Caught In A Storm
Not sure I can explain the long battle I’ve been in the past many months. Every step has been a struggle. Most nights have been filled with pain and often time restlessness. The battle is real, relentless, and more than disruptive to life as I once knew it. Even after making every adjustment possible, I continue to wake up to the reality of this storm.
Doctors say I have a very large annular tear that just won’t heal on its own. I’ve had numerous injections to ease the pain in my lower back. I’ve endured countless hours of physical therapy. I’ve given my body more than enough time to heal. Multiple experienced doctors have concluded surgery is my only option. Therefore, on May 4th I will undergo an (ALIF) Annular Lumbar Interbody Fusion. Hopefully this will finally relieve my discomfort, give my spine greater support, and take pressure off my nerves.
Now, I would have never signed up for this season of torment. I could write a book on all the things this experience has taught me and put me through. I seriously would not change anything. Because I know that God has grown me, used me, and opened my eyes to many things during this seasonal battle.

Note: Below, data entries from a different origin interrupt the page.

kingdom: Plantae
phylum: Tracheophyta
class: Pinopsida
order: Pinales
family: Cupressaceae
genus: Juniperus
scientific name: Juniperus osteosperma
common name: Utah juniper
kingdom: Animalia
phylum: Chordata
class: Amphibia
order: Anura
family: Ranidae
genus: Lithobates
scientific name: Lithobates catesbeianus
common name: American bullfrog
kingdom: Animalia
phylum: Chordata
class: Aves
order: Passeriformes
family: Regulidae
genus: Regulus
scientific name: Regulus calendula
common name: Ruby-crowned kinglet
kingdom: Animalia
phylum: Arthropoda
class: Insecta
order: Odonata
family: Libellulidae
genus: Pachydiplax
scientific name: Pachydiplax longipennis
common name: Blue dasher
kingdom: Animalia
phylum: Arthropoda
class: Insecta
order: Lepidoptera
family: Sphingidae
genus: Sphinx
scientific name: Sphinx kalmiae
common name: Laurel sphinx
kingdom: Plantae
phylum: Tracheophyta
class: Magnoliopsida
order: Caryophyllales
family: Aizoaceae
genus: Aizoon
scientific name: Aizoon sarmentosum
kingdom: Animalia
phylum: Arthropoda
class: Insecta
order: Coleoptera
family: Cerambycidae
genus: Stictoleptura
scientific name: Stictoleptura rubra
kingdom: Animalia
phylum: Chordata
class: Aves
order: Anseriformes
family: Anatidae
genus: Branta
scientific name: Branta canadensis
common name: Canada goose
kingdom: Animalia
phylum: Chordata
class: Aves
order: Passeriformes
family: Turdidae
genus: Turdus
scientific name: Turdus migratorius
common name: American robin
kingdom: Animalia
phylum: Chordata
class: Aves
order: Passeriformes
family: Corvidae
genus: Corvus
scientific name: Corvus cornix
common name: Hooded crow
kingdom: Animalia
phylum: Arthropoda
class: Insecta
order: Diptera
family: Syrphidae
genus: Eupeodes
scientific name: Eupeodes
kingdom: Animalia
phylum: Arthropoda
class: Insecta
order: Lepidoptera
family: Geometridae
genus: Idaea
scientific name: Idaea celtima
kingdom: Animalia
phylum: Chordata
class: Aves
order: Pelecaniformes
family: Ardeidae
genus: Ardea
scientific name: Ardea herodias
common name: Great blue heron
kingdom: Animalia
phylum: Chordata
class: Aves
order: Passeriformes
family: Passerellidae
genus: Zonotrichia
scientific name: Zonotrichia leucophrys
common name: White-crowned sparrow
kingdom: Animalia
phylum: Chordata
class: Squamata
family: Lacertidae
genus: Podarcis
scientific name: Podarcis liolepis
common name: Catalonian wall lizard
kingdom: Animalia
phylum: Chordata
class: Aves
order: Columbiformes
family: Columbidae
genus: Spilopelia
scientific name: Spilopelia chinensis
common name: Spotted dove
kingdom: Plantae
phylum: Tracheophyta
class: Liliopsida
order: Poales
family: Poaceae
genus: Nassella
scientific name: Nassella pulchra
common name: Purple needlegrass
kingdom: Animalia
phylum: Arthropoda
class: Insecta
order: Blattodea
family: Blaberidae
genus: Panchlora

You know, anytime we are going through something it always feels like a total inconvenience. I admit that I felt that way for a long time. God finally changed my perspective. Instead of thinking I had an accident, I believe God has a purpose for my trial. I firmly believe that nothing happens apart from God allowing it to happen. And if God allowed it to happen then He has a purpose for the inconvenience.
Through this season I have clung to the following words of truth: “THE LORD WILL FIGHT FOR YOU. YOU ONLY NEED TO BE STILL.” (Exodus 14:14). I switched from fighting with God to allowing God to fight for me. I discovered that kicking and screaming changes nothing. Trying to figure it all out fixes nothing. But, choosing to allow God to use the most difficult season in your life changes everything. God willing, this season of my life will soon come to an end.